SciPy

scipy.integrate.Radau

class scipy.integrate.Radau(fun, t0, y0, t_bound, max_step=inf, rtol=0.001, atol=1e-06, jac=None, jac_sparsity=None, vectorized=False, **extraneous)[source]

Implicit Runge-Kutta method of Radau IIA family of order 5.

The implementation follows [1]. The error is controlled with a third-order accurate embedded formula. A cubic polynomial which satisfies the collocation conditions is used for the dense output.

Parameters:
fun : callable

Right-hand side of the system. The calling signature is fun(t, y). Here t is a scalar, and there are two options for the ndarray y: It can either have shape (n,); then fun must return array_like with shape (n,). Alternatively it can have shape (n, k); then fun must return an array_like with shape (n, k), i.e. each column corresponds to a single column in y. The choice between the two options is determined by vectorized argument (see below). The vectorized implementation allows a faster approximation of the Jacobian by finite differences (required for this solver).

t0 : float

Initial time.

y0 : array_like, shape (n,)

Initial state.

t_bound : float

Boundary time - the integration won’t continue beyond it. It also determines the direction of the integration.

max_step : float, optional

Maximum allowed step size. Default is np.inf, i.e. the step size is not bounded and determined solely by the solver.

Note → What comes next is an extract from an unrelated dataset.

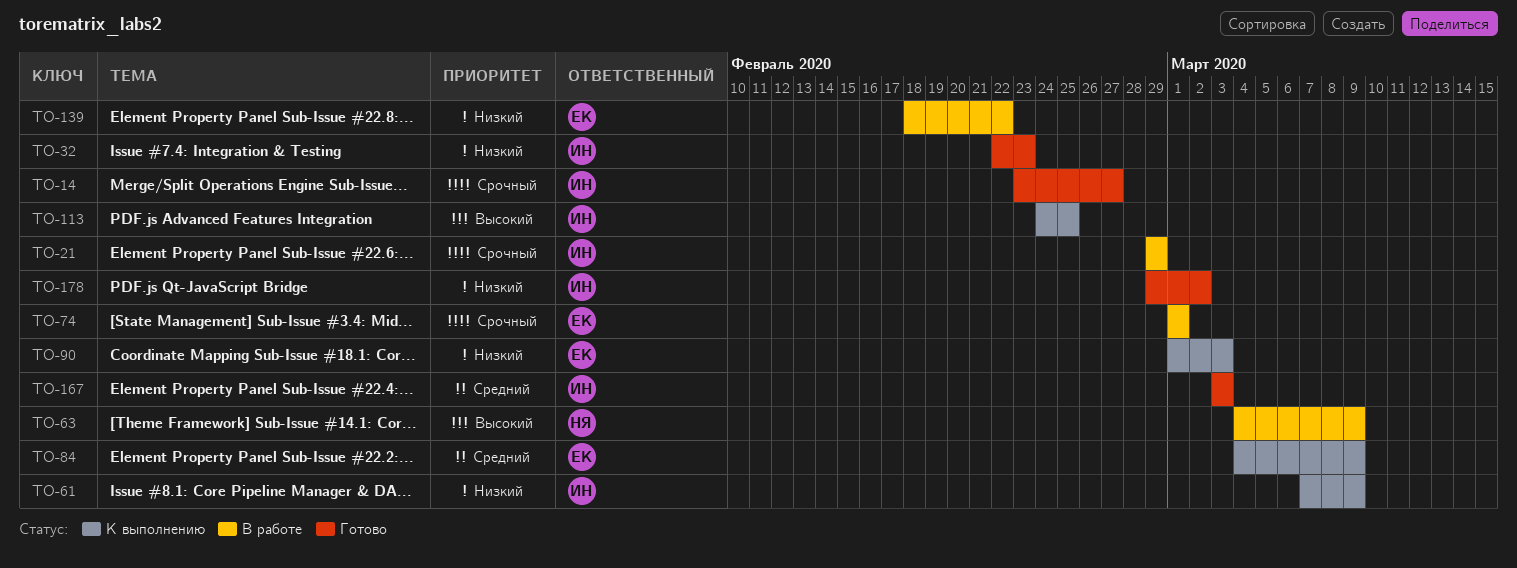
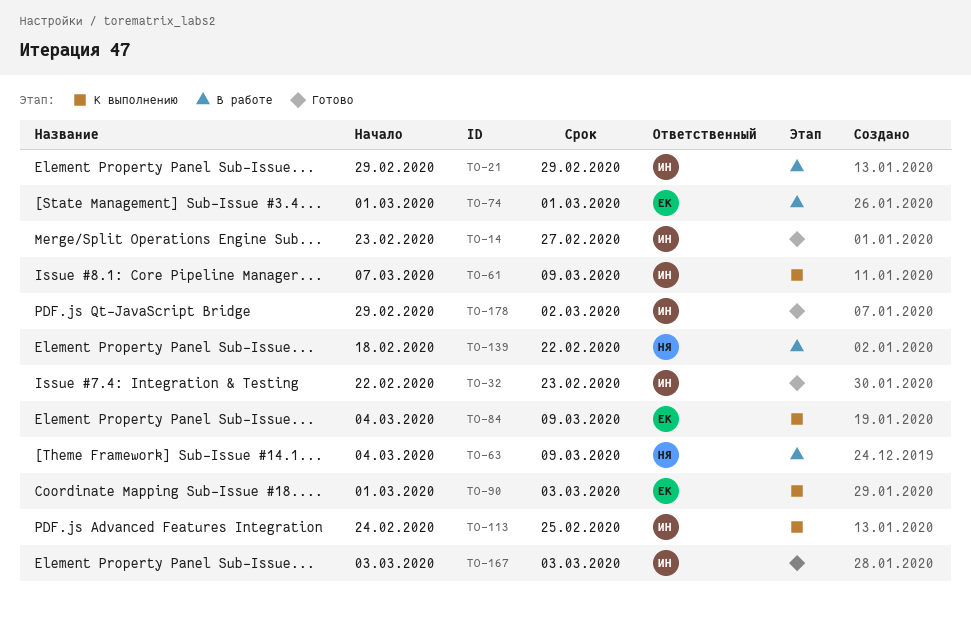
TO-139, owner: ЕК -> НЯ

rtol, atol : float and array_like, optional

Relative and absolute tolerances. The solver keeps the local error estimates less than atol + rtol * abs(y). Here rtol controls a relative accuracy (number of correct digits). But if a component of y is approximately below atol, the error only needs to fall within the same atol threshold, and the number of correct digits is not guaranteed. If components of y have different scales, it might be beneficial to set different atol values for different components by passing array_like with shape (n,) for atol. Default values are 1e-3 for rtol and 1e-6 for atol.

jac : {None, array_like, sparse_matrix, callable}, optional

Jacobian matrix of the right-hand side of the system with respect to y, required by this method. The Jacobian matrix has shape (n, n) and its element (i, j) is equal to d f_i / d y_j. There are three ways to define the Jacobian:

  • If array_like or sparse_matrix, the Jacobian is assumed to be constant.
  • If callable, the Jacobian is assumed to depend on both t and y; it will be called as jac(t, y) as necessary. For the ‘Radau’ and ‘BDF’ methods, the return value might be a sparse matrix.
  • If None (default), the Jacobian will be approximated by finite differences.

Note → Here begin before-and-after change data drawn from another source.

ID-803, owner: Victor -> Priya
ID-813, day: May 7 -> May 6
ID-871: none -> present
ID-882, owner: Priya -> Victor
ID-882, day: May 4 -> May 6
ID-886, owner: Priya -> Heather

It is generally recommended to provide the Jacobian rather than relying on a finite-difference approximation.

jac_sparsity : {None, array_like, sparse matrix}, optional

Defines a sparsity structure of the Jacobian matrix for a finite-difference approximation. Its shape must be (n, n). This argument is ignored if jac is not None. If the Jacobian has only few non-zero elements in each row, providing the sparsity structure will greatly speed up the computations [2]. A zero entry means that a corresponding element in the Jacobian is always zero. If None (default), the Jacobian is assumed to be dense.

vectorized : bool, optional

Whether fun is implemented in a vectorized fashion. Default is False.

References

[1](1, 2) E. Hairer, G. Wanner, “Solving Ordinary Differential Equations II: Stiff and Differential-Algebraic Problems”, Sec. IV.8.
[2](1, 2) A. Curtis, M. J. D. Powell, and J. Reid, “On the estimation of sparse Jacobian matrices”, Journal of the Institute of Mathematics and its Applications, 13, pp. 117-120, 1974.
Attributes:
n : int

Number of equations.

status : string

Current status of the solver: ‘running’, ‘finished’ or ‘failed’.

t_bound : float

Boundary time.

direction : float

Integration direction: +1 or -1.

t : float

Current time.

y : ndarray

Current state.

t_old : float

Previous time. None if no steps were made yet.

step_size : float

Size of the last successful step. None if no steps were made yet.

nfev : int

Number of evaluations of the right-hand side.

njev : int

Number of evaluations of the Jacobian.

nlu : int

Number of LU decompositions.

Methods

dense_output() Compute a local interpolant over the last successful step.
step() Perform one integration step.